Youtube auto captioning doesn't work for British Accents especially anything Northern English, Scottish or Welsh.

The same with any voice control, It doesn't work with my west country accent.

I don’t know if it’s a gig company necessarily. As I understand it they don’t use Amazon Turk anymore but I use CastingWords and have been very happy with them. I think they’re just English though.
> Out of curiosity, can you link to such a gig company?

The one mentioned in the article is https://www.rev.com/

Presumably an option would be, if they want to self-host, is to run the audio through an ML service and post the link. Doesn’t really work for user-uploaded video as well. But it would be pretty easy to build into a content upload pipeline at low cost.

As others say it’s not perfect but I have to believe it would be good enough and probably isn’t a bad idea in any case.

That’s what I do for podcasts. Machine translation is getting pretty good but, for publishing an interview transcript, I’d still be spending a lot of my time to clean it up. For a human transcript it’s maybe 15 minutes work.
Automated captioning is not considered good enough to meet the standards.

Pornhub should not be responsible for the lack of captions on videos uploaded by users.

> Pornhub should not be responsible for the lack of captions on videos uploaded by users.

Correct

It should be responsible for those clips it chooses to make available as part of its business

What makes you say automated captioning isn’t good enough to meet the standards? Certainly CC on a lot of TV is pretty messy.
The word accuracy for auto-generated captions is highly variable, sometimes it's good enough, sometimes it's not. In addition, proper captions should identify speaker changes, significant non-verbal sound (e.g. [car honking]), and include punctuation, all things that most auto-generated caption services don't even attempt to do.
Again, what’s the standard for good enough? And I just ran an interview through an AI service. It caught speaker changes. And did punctuation. As well as a person, no? I use human transcription personally. But it seemed plenty adequate as minimal transcription.
What are you looking for, a percentage? I can't give you one.

Think about what the point is; the point is to give hearing-impaired people the same experience as hearing people. If you quizzed some people who only had the audio and others who only read the captions, both groups should be able to answer questions at the same rate of success (caption readers may get more questions right, like naming a speaker).

Some video captions could have numerous errors but of a type that the reader can easily tell what was meant.

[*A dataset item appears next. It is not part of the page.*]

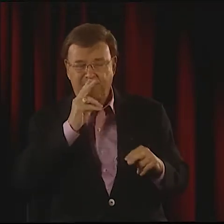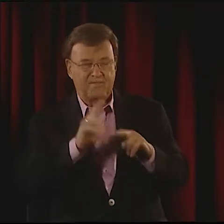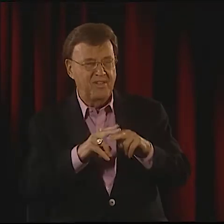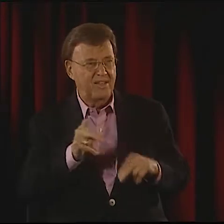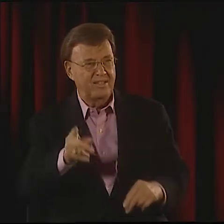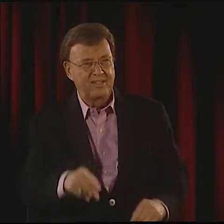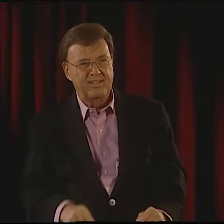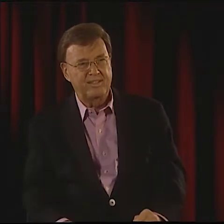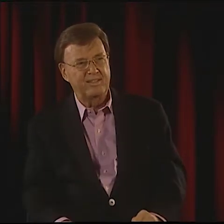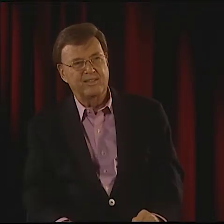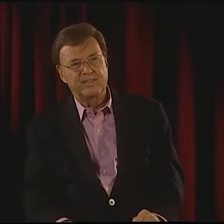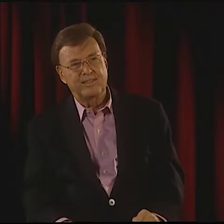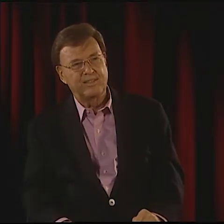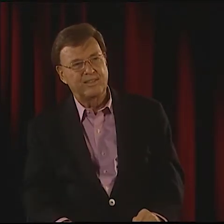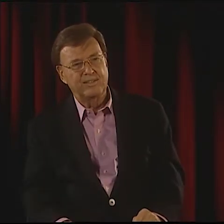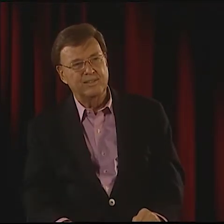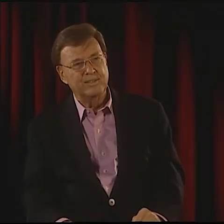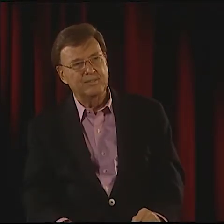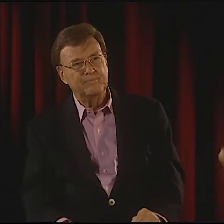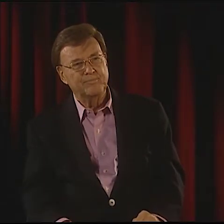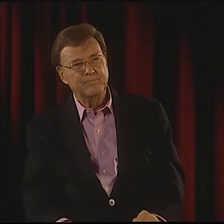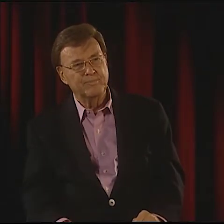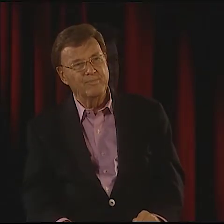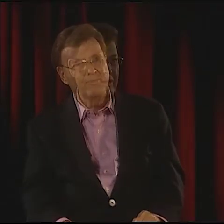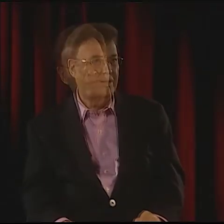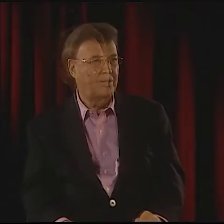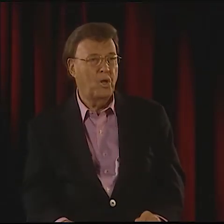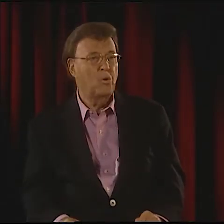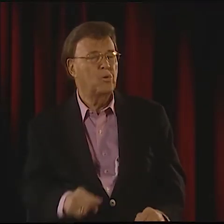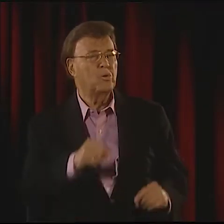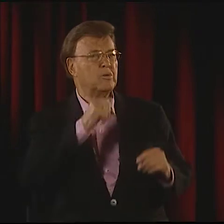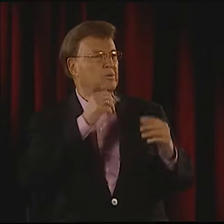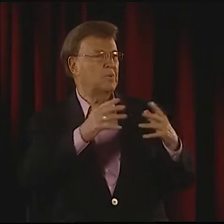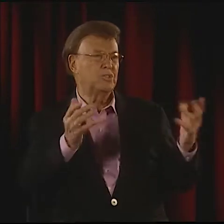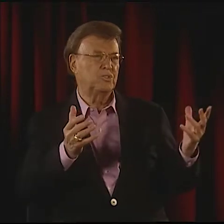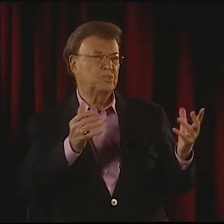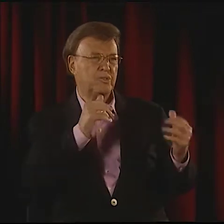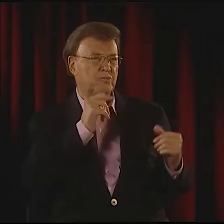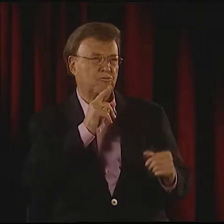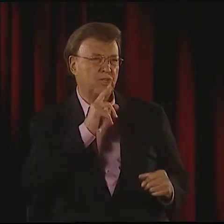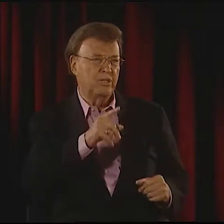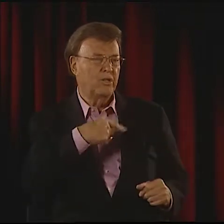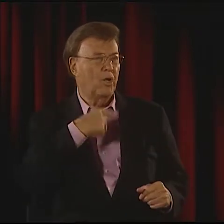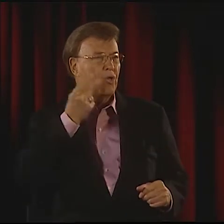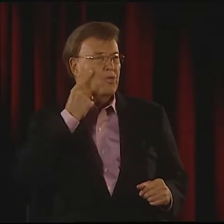THE WAY HE PLAYS WITH HIS SIGNS AND HIS TRANSLATIONS, HIS ENGLISH WORDS INTO SIGN-- VERY FUN.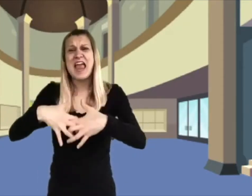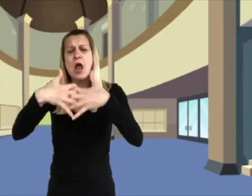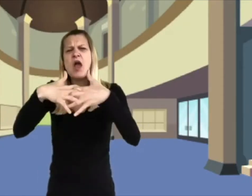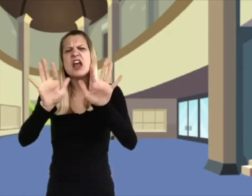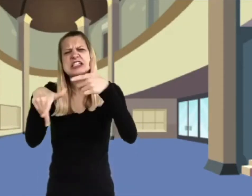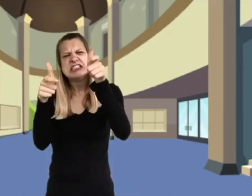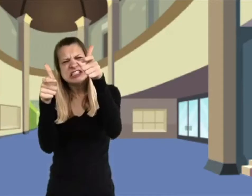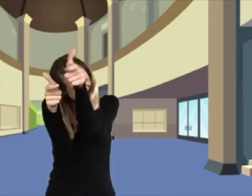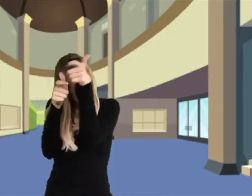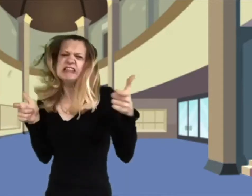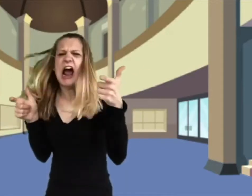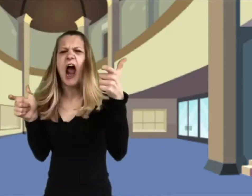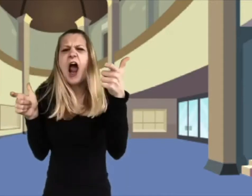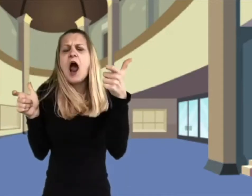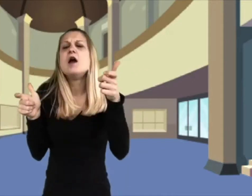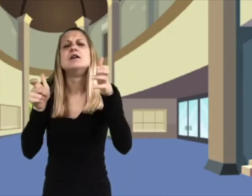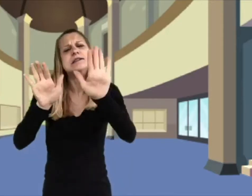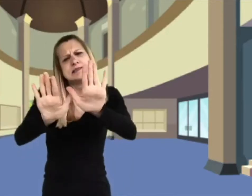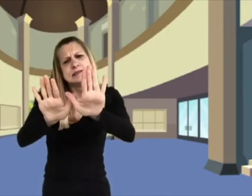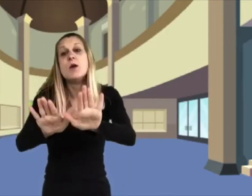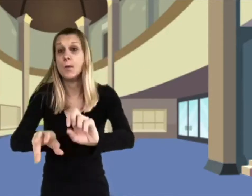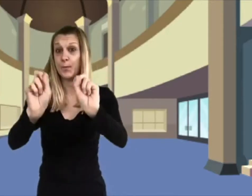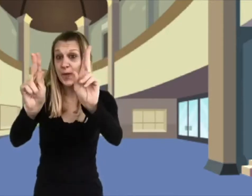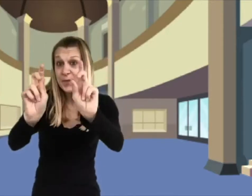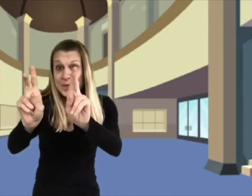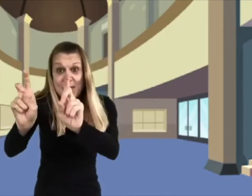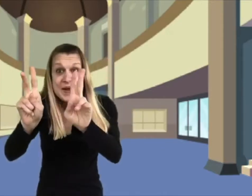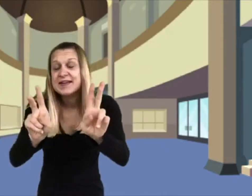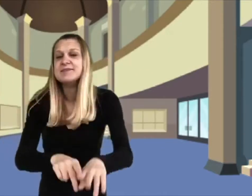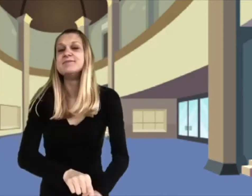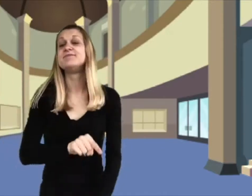I warn you, this factory is enormous. Understand me, alright, children?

Other videos might have highly accurate captions but one essential word was missed, changing the whole meaning.

Yes, just like if a company doesn't have the technology to keep its workers safe, it must stop putting them at risk
I don't see the similarity. If we go from blind people suffering from not having access to the audio transcription, to everybody suffering from not having access to either the audio or video (because all the videos were taken down), isn't that a lose-lose for everybody? In worker protection at least the workers win from having more safety.
That's the whole point of disability legislation across the world, including the ADA

If I were to build a new shopping centre, but decided not to put in wheelchair access, would you argue that everyone will suffer from not having access to the shops, and thus it's a lose-lose for everyone?

Are wheelchair ramps an example of cutting-edge / frontier technology in this metaphor? Shouldn't society catch up a little before announcing that a technology becomes a standard? Why shouldn't an advanced AI Siri guide any blind or deaf person through any institution, store, or software experience?

In this situation we are in fact saying that a large volume of user-submitted or professional porn should not be accessible because it might not be worth the money to transcribe. I don't think any stores are closing because a mall had to add wheelchair ramps. It's not like an inspiring technological undertaking.